2. This state will be a state clean contrary to that which the saints shall enjoy in eternity; their differing states are expressed in contrary terms, as (Mark 16:16): He that believes shall be saved, but he that believes not shall be damned. Now damnation and salvation are contrary states; that is a state all of evil, and of all evil, this all of good, and of all good. So (Matthew 25:46): The wicked shall go into everlasting punishment, but the righteous into life eternal. The life that saints obtain, sinners go without; and the misery that saints are delivered from, sinners are delivered to; as different as grief is from joy, as torment is from rest, as terror from peace, so different is the state of sinners from that of saints in the world to come (Romans 2:6-10).

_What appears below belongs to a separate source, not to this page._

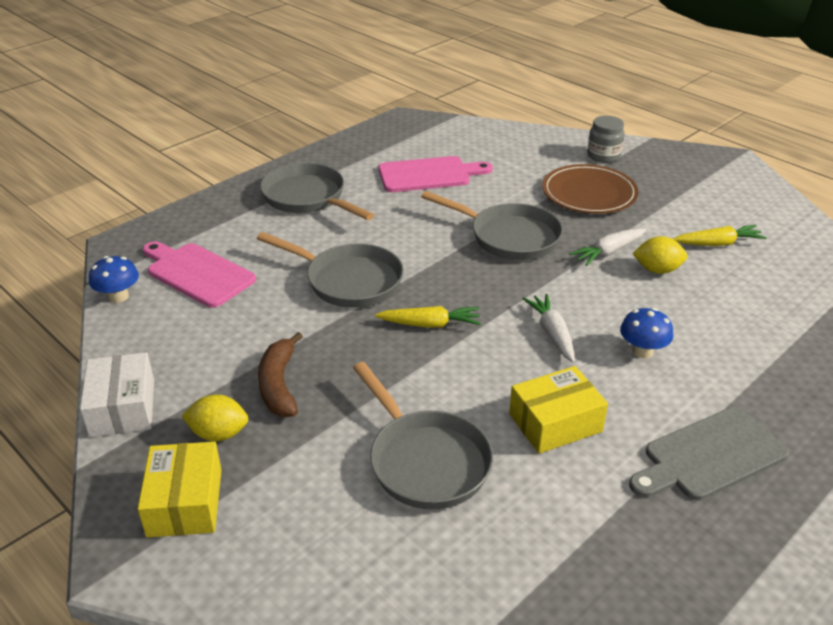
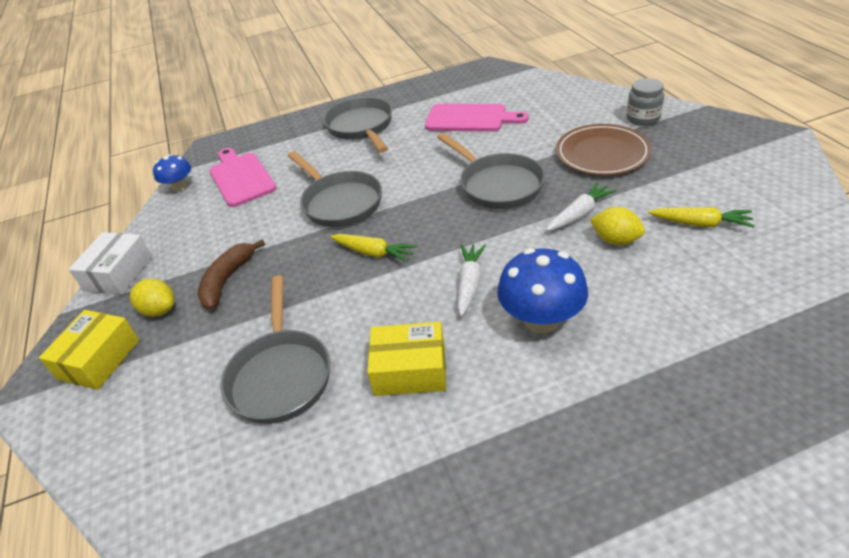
camera: 30 degrees right, 5 degrees up
(608, 252) = (579, 214): white carrot -> white carrot turned 150 degrees clockwise
(642, 351) = (541, 320): blue mushroom -> blue mushroom, size x1.66
(710, 456) = (530, 447): grey cutting board -> none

3. This state, the damnation-state of sinners, will admit of no relief; it will be punishment without pity, misery without mercy, sorrow without succor, crying without comfort, torment without ease. The sinner can look for no relief from God, for God judges and condemns him; none from conscience, for that accuses and upbraids him; none from the devils, for they torment him; none from hope, for that is departed from him; none from time, for it is for ever. It is a state of all misery, it has no consolation, not so much as a little drop of water to cool the tongue; it is misery, all misery, nothing but misery, as sin is all sin, and nothing but sin.